PROBLEM TO WORK ON:
Write out the rows below as a numbered list, starting with the row containing "text 3.Patvirtinti uždarosios" and ending with the row containing "text 4. Pavesti", both included. Leave out any blank lines.

******

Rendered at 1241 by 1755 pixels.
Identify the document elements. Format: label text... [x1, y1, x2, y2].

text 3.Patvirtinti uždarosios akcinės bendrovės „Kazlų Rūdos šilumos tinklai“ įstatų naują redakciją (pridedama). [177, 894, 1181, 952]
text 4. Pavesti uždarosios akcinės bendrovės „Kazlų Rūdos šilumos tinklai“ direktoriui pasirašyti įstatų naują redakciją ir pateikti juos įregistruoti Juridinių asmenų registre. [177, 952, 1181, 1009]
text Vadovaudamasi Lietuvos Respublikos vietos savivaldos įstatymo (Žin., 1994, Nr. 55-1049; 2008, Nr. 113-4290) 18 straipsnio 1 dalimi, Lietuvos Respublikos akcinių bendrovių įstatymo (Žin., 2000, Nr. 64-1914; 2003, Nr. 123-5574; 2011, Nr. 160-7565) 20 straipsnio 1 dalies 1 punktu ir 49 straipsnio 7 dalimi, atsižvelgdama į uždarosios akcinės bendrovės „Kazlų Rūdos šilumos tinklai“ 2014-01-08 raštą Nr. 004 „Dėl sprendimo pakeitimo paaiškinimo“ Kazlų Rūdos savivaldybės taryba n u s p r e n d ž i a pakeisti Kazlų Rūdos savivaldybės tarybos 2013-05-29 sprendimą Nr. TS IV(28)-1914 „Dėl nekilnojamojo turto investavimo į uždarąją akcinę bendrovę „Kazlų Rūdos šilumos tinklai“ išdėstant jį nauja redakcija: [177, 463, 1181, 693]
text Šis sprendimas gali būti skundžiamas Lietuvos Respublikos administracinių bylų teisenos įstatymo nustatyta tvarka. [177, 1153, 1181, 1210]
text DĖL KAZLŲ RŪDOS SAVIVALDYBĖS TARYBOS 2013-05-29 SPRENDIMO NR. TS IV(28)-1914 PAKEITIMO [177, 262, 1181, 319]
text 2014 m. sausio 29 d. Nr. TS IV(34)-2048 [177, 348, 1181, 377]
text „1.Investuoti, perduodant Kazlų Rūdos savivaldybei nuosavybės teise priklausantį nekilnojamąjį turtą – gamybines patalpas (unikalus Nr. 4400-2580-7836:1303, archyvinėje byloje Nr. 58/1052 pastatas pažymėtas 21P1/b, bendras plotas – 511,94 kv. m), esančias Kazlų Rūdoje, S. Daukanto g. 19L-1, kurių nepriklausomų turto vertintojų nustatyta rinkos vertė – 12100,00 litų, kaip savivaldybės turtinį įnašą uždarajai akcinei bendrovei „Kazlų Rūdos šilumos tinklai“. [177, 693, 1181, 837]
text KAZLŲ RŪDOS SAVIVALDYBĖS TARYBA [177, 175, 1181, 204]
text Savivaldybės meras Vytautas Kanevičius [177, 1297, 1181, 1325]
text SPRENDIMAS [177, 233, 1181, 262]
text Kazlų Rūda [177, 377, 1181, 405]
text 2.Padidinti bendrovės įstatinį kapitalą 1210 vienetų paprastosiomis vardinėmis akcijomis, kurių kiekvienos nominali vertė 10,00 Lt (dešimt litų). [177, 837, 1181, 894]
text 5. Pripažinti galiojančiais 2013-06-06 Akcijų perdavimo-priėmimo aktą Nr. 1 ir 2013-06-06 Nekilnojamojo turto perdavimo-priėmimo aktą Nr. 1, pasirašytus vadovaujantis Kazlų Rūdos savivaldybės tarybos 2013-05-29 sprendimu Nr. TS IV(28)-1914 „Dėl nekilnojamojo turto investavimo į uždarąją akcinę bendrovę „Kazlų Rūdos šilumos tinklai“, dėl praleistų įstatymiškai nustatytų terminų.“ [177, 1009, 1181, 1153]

******

RESPONSE FOR THIS EXERCISE:
1. text 3.Patvirtinti uždarosios akcinės bendrovės „Kazlų Rūdos šilumos tinklai“ įstatų naują redakciją (pridedama). [177, 894, 1181, 952]
2. text 4. Pavesti uždarosios akcinės bendrovės „Kazlų Rūdos šilumos tinklai“ direktoriui pasirašyti įstatų naują redakciją ir pateikti juos įregistruoti Juridinių asmenų registre. [177, 952, 1181, 1009]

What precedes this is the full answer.